INSTRUCTION: Extend the monthly work recap about Wong Fu Productions, starting after its final sentence.

I wrapped up the month producing another side project helmed by Julie Zhan and Wesley Chan. Her short film “Zoetic” is currently in its final phases of post production and preparing for its festival run. It’s a meaningful short about an Asian American woman’s relationship with her immigrant mother and family. So much heart was put into this film and I can’t wait to see how far it can go.
This month, we went back on road for our Yappie College Tour. Meeting and interacting with the fans and supporters has always been one of my favorite parts about working for Wong Fu Productions. We split the team up on separate legs so some could stay back to work on the next short, or create our hottest selling item of the year; the Asian Bachelorette Calendar.

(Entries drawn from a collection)

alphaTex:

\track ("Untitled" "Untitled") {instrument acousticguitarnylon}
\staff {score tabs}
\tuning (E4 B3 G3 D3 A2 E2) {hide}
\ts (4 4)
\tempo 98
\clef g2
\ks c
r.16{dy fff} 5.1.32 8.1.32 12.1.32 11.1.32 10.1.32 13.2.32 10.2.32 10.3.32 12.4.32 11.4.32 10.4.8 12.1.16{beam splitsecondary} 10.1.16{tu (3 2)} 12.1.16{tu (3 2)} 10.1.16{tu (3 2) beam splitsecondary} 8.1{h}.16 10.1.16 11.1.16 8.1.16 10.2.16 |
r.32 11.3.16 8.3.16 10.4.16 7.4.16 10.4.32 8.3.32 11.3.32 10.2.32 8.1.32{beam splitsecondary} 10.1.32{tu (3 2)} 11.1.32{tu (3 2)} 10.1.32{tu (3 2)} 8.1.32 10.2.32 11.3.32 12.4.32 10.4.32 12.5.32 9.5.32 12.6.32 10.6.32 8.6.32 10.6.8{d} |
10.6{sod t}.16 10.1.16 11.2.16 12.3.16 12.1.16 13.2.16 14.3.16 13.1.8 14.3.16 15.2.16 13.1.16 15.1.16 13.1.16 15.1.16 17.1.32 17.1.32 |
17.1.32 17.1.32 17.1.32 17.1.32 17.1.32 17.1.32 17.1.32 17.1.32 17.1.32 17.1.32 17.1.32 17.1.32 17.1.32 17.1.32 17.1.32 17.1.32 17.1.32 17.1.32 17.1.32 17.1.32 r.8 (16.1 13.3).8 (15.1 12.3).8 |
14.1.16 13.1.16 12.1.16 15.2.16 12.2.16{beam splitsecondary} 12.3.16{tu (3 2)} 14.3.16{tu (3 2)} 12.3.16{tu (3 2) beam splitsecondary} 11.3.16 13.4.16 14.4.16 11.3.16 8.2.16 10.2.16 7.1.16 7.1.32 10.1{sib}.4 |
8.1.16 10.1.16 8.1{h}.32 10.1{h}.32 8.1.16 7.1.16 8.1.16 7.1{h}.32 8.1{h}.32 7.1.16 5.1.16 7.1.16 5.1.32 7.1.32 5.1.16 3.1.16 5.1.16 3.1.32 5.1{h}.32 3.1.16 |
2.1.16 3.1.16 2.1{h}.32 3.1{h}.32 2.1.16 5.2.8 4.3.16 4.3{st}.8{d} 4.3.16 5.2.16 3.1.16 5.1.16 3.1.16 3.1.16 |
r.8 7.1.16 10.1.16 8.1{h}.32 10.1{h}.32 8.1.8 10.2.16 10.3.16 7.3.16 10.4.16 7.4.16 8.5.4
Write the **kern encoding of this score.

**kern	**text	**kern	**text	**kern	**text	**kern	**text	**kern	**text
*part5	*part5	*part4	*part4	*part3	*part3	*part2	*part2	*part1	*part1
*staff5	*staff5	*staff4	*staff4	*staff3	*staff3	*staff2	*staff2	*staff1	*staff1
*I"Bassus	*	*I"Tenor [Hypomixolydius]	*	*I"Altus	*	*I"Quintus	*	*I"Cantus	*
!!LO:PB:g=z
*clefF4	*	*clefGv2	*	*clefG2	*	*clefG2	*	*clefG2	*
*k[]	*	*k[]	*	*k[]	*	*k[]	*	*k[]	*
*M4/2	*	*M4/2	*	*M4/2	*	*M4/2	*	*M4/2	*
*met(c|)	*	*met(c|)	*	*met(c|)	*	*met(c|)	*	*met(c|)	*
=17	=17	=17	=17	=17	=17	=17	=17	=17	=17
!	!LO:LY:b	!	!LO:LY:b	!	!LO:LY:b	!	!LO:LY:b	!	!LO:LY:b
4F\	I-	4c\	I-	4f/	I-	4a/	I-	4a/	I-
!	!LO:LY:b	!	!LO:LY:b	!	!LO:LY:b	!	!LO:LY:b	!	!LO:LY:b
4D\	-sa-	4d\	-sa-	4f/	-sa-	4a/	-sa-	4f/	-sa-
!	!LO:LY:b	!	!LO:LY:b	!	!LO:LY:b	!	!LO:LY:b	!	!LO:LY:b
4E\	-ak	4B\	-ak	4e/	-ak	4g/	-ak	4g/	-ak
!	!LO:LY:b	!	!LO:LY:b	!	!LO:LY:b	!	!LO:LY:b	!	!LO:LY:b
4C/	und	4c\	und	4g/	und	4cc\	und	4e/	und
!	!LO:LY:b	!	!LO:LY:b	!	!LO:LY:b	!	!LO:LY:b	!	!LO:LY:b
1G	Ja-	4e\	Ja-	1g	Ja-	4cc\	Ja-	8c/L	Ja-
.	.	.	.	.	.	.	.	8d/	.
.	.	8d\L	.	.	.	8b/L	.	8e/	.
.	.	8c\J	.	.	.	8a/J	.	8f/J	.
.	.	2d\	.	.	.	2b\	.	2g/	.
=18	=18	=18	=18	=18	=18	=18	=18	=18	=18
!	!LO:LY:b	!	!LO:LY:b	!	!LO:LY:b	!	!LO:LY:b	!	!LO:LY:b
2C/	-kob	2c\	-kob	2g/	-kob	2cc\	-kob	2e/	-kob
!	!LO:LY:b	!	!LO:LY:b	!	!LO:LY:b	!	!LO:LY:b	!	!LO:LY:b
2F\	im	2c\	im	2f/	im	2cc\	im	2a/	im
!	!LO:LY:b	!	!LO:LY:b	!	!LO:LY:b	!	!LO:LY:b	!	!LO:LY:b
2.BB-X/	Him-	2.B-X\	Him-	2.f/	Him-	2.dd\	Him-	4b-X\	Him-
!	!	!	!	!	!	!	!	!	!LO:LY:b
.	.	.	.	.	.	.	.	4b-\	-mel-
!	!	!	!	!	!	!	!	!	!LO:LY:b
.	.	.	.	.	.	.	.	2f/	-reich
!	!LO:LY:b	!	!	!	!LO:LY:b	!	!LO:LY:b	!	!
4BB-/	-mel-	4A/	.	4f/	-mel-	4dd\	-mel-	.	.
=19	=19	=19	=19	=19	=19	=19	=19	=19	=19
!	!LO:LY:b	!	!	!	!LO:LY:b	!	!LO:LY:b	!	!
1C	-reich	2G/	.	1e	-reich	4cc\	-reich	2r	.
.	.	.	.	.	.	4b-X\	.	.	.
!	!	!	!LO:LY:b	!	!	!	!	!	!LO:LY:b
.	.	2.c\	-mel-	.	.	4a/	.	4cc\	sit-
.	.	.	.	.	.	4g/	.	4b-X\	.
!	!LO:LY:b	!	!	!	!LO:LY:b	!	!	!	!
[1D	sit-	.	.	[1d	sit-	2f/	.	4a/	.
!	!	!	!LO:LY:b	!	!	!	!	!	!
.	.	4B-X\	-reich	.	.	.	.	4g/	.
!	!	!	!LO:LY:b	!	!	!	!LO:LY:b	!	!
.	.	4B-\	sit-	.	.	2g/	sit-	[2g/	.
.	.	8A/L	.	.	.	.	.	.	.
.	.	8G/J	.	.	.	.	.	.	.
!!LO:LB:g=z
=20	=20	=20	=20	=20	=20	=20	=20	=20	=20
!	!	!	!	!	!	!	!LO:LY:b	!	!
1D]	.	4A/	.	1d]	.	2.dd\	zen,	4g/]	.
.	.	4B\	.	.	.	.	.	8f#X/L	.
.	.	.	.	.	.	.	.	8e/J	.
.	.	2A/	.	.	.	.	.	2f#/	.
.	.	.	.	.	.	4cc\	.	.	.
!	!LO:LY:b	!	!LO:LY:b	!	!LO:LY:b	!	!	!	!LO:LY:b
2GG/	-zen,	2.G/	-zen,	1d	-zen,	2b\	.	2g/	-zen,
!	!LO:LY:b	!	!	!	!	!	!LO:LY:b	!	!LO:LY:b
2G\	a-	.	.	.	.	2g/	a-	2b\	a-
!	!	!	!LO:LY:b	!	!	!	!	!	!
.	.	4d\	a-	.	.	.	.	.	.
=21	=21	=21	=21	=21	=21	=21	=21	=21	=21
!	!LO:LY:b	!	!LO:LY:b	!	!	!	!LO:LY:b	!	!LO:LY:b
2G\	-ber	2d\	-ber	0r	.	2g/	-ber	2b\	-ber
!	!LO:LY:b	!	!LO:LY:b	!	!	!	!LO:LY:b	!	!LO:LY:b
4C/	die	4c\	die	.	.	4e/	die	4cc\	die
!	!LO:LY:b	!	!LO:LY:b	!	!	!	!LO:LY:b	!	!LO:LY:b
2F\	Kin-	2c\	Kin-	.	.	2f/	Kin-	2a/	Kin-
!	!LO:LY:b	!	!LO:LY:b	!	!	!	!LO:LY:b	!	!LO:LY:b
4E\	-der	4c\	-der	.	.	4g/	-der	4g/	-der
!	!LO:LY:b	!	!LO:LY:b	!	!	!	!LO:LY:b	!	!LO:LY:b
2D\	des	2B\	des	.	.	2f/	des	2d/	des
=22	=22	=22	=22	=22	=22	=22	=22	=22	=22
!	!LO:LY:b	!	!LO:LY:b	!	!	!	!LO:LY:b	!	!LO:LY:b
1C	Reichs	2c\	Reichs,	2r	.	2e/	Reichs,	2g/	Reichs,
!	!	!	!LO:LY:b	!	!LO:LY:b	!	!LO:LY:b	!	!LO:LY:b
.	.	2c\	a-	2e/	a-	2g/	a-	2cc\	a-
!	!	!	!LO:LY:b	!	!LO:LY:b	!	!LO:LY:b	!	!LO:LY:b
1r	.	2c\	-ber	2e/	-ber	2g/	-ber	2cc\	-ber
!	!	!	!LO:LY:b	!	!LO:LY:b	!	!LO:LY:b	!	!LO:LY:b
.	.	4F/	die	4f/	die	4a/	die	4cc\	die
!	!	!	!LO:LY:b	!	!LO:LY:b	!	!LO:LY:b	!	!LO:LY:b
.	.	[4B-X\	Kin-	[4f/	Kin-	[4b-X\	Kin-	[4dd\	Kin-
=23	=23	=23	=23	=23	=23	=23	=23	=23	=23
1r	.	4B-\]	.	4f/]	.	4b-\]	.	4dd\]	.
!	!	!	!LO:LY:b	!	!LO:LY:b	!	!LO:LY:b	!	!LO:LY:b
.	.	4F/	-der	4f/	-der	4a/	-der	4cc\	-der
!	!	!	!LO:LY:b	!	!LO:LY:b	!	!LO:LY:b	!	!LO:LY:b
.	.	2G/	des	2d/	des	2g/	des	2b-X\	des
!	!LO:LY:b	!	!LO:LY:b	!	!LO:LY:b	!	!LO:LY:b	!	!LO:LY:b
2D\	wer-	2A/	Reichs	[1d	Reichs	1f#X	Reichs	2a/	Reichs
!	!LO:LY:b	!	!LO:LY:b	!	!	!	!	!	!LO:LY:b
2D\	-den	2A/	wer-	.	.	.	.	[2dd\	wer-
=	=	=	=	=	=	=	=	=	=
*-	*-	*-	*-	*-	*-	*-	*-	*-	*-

ANSWER BELOW:
DECEMBER - This past month was spent almost entirely in recovery mode. Jessica and I got food poisoning, myself twice. And we’ve spent the last couple of weeks fighting off a cold that hit some of the Wong Fu team as well. We celebrated the 15-year anniversary of Wong Fu Productions with our second annual Holiyay Party inviting over 250 of our friends from the industry and community. The team closed up shop for the winter with an intimate and fancy dinner and played an imaginary game of white elephant.
It’s been a tumultuous year to say the least, and I’m sure I’ll be waking up in the middle of the night remembering something I missed to put in this blog post. If I don’t publish this now, it may never see the light of day. So cheers to 2018! It’s been fun and stressful learning experience but we pulled through. 2019, I’m ready for you.
Thanks for reading and have a happy and wonderful New Year!